- [Document section]:

23 Dec 2016, 16:56

Visualising Facebook's Population Data on the Web

Over the past month or so (on and off!) I’ve had the opportunity to explore two really interesting ideas. The first was relating to a talk I saw at FOSS4G in Bonn this year by Fabian Schindler. Fabian’s talk was on how to use GeoTIFF data in the web using a set of libraries called geotiff.js and plotty.js. You can see a post about his talk here. The talk got me thinking and interesting in what sort of GeoTIFF data could be pulled into the web.

Around the same time, a news article caught my eye about Facebook having teamed up with a research institute to create a global dataset of population densities. I later managed to find the data on the International Earth Science Information Network (CIESIN) website here. From here I explored ways of making use of the datasets in the web as per the talk I’d seen at FOSS4G.

The Problems

Upon examining the raw data I noticed some immediate problems with my plan:

  • The data is relatively large for the web - a country could be upward of 100mb
  • The data has multiple bands that may not all be useful to end users
  • WebGL isn’t great with large textures

To take on all these problems it was necessary to preprocess the data into a more manageable and usable format.

- [Data for review]:

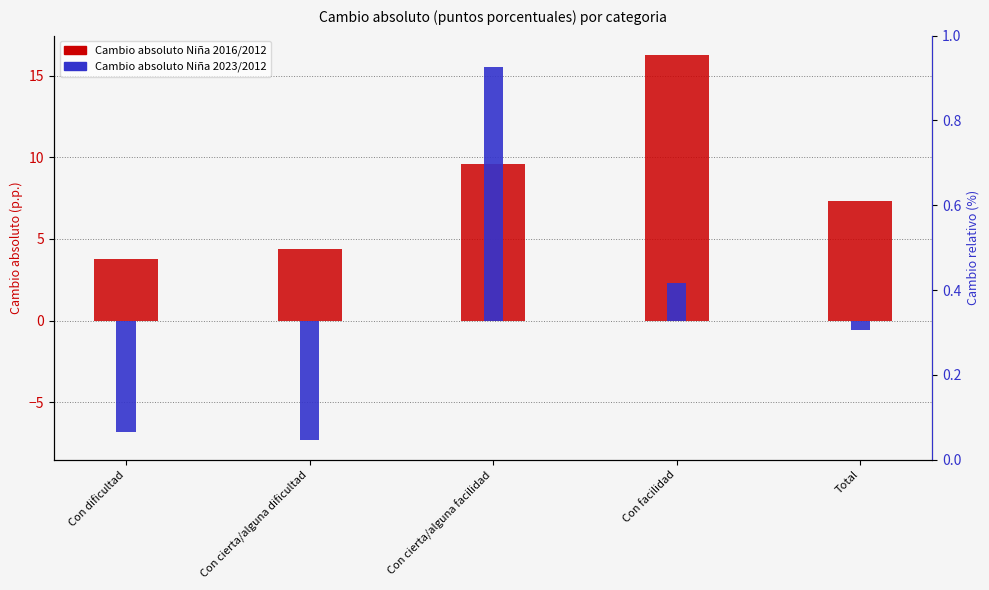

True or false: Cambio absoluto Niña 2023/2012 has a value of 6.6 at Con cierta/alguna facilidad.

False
==
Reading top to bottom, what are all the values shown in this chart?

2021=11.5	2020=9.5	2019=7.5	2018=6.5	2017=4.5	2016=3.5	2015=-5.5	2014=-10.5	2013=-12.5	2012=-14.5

- [Required actions]:
A: In the post about Facebook's population data, how large could the data for a single country be?
B: Reproduce the part of the post about Facebook's population data that opens with the words containing "The Problems" and closes with "and usable format.".

- [Response list]:
A: Upward of 100mb.

B:
The Problems

Upon examining the raw data I noticed some immediate problems with my plan:

  • The data is relatively large for the web - a country could be upward of 100mb
  • The data has multiple bands that may not all be useful to end users
  • WebGL isn’t great with large textures

To take on all these problems it was necessary to preprocess the data into a more manageable and usable format.